Equine herpesvirus 4

Virus classification
- (unranked): Virus
- Realm: Duplodnaviria
- Kingdom: Heunggongvirae
- Phylum: Peploviricota
- Class: Herviviricetes
- Order: Herpesvirales
- Family: Orthoherpesviridae
- Genus: Varicellovirus
- Species: Varicellovirus equidalpha4
- Synonyms: Equid alphaherpesvirus 4; Equid herpesvirus 4; Equine herpesvirus 4;

= Equine herpesvirus 4 =

Species of virus

Equine herpesvirus 4 (EHV-4) is a virus of the family Orthoherpesviridae that causes rhinopneumonitis in horses. It is the most important viral cause of respiratory infection in foals. Like other herpes viruses, EHV-4 causes a lifelong latent infection in affected animals. These horses are usually the source for new infection for foals over two months old, weanlings, and yearlings. Symptoms include fever, loss of appetite, and discharge from the nose. Most infected animals recover in one to three weeks, but death can occur in environments with overcrowding and other stress factors. There are several vaccines available (ATCvet codes: inactivated, live, plus various combinations).

==Description==
EHV-4 is an upper respiratory disease restricted to the infection of the respiratory tract epithelium and its associated lymph nodes. EHV-4 and its close relative EHV 1 are clinically and pathologically indistinguishable and are the primary pathogens that cause respiratory tract disease in young horses from weanling to 2 years of age.

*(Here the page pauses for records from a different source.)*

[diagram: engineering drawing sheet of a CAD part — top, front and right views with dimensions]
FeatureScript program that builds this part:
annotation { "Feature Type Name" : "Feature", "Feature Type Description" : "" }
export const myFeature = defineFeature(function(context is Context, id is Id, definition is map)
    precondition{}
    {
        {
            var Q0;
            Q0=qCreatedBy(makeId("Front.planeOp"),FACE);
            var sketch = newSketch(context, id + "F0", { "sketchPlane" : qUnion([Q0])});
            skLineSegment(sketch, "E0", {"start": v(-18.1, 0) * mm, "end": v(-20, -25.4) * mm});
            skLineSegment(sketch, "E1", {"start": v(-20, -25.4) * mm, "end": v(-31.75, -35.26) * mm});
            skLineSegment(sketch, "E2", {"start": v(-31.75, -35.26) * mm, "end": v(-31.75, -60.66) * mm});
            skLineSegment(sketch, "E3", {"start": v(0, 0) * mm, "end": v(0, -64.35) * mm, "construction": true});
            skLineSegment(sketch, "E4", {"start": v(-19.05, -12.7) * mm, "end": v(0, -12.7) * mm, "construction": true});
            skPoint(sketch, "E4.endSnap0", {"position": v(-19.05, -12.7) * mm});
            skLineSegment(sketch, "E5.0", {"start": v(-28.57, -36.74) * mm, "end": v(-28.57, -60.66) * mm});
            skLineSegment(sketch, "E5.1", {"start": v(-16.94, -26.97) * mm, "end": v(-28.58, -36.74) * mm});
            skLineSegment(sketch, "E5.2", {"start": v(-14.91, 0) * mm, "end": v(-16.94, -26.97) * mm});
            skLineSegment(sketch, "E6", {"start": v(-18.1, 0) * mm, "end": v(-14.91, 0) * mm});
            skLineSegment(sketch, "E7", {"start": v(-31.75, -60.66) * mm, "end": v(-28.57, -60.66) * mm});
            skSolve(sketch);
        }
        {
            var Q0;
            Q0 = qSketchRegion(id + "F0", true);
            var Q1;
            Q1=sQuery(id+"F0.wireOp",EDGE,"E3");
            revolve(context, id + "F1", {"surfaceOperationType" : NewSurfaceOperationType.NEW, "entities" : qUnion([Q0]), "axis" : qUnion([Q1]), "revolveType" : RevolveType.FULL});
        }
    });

Incubation period of Equine Herpiesvirus is 2–10 days. Symptoms include fever (38.9–41.7 °C), loss of appetite, and a nasal discharge giving it the nickname "snots". Without antibiotic treatment, the damage to the respiratory mucosal barrier predisposes infected horses to secondary infections and the involvement of the lower airways (ex. bronchiolitis or pneumonia); Increasing the duration, severity and the mortality of the disease. EHV-4 rarely causes abortion in infected pregnant mares unlike its EHV-1 counterpart. Although there is no specific treatment for the disease once a horse is infected, vaccination against EHV-1 and EHV-4 is recommended as part of preventative herd health for those at high risk of infection. Multiple vaccines are available (Duvaxyn EHV1,4, EquiGuard, EquiVac EHV-1/4, etc.), most in an inactivated virus form.

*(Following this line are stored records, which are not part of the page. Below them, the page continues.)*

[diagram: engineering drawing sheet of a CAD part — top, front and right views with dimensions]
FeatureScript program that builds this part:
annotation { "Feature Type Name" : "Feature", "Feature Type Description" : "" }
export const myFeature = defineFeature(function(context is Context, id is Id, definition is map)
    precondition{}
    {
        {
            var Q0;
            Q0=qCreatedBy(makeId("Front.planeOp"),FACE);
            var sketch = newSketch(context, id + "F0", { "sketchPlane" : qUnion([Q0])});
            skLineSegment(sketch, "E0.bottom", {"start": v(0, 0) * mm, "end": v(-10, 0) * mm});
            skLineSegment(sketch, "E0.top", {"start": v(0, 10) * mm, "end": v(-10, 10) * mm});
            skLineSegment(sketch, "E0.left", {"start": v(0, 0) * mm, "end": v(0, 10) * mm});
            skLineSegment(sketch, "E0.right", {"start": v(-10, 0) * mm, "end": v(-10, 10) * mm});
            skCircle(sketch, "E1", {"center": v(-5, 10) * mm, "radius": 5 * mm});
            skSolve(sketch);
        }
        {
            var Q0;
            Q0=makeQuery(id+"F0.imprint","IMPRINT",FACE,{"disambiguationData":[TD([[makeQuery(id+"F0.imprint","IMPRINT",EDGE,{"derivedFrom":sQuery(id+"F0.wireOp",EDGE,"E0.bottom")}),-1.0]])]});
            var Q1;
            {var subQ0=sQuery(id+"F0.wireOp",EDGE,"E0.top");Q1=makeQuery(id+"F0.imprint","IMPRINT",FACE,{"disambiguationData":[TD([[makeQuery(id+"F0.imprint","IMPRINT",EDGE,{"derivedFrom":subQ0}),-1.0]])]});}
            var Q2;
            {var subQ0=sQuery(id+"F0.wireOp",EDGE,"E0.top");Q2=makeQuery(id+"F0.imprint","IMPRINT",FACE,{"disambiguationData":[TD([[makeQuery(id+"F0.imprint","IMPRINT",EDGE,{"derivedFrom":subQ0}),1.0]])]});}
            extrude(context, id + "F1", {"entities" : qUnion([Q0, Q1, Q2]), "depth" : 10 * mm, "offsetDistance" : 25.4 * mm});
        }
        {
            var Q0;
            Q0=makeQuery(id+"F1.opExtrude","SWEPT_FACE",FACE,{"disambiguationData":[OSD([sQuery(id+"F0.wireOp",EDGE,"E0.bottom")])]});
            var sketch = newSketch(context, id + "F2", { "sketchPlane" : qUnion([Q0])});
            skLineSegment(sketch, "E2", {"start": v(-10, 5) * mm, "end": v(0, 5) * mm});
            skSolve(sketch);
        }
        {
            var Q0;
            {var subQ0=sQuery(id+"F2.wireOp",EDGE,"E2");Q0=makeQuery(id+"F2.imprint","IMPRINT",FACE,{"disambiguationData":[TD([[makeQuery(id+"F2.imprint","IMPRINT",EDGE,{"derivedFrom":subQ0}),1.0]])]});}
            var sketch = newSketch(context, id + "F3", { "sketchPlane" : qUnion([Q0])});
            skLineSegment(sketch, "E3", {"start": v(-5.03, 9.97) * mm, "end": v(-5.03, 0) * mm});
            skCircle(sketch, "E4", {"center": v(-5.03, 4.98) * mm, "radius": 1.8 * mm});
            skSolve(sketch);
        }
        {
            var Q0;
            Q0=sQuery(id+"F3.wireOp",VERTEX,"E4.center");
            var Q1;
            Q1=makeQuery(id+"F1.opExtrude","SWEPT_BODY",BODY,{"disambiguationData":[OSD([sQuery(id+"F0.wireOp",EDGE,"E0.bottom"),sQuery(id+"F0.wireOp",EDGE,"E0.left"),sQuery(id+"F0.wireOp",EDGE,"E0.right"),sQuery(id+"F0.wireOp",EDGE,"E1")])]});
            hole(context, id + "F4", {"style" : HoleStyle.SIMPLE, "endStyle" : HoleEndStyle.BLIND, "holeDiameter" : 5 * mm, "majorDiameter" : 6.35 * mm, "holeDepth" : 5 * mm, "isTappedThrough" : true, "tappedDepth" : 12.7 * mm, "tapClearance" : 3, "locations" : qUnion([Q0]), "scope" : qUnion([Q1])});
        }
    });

The Equine Herpesvirus occupies the horse in such a way that allows post infection viral persistency over the lifetime of an animal. These carrier horses may comprise up to half of a given horse population. Therefore, management practices are recommended for controlling and managing EHV include isolating incoming horses for 3–4 weeks before co-mingling with resident horses and pregnant mares, reducing stress to prevent the reappearance of a latent virus and if there is an appearance of EHV affected horses should be isolated, and disinfection of the contaminated premise should commence. (The EHV has a large genome (150 kb) which is enclosed in a relatively fragile capsule. This limits their survival in the external environment and makes them highly susceptible to common disinfectants.) After an outbreak no horse should leave the premise for three weeks after the final clinical case recovers. Effective prevention measures, quick diagnosis, therapeutic intervention and the ability to control the spread in the case of an outbreak all allow for the management of EHV.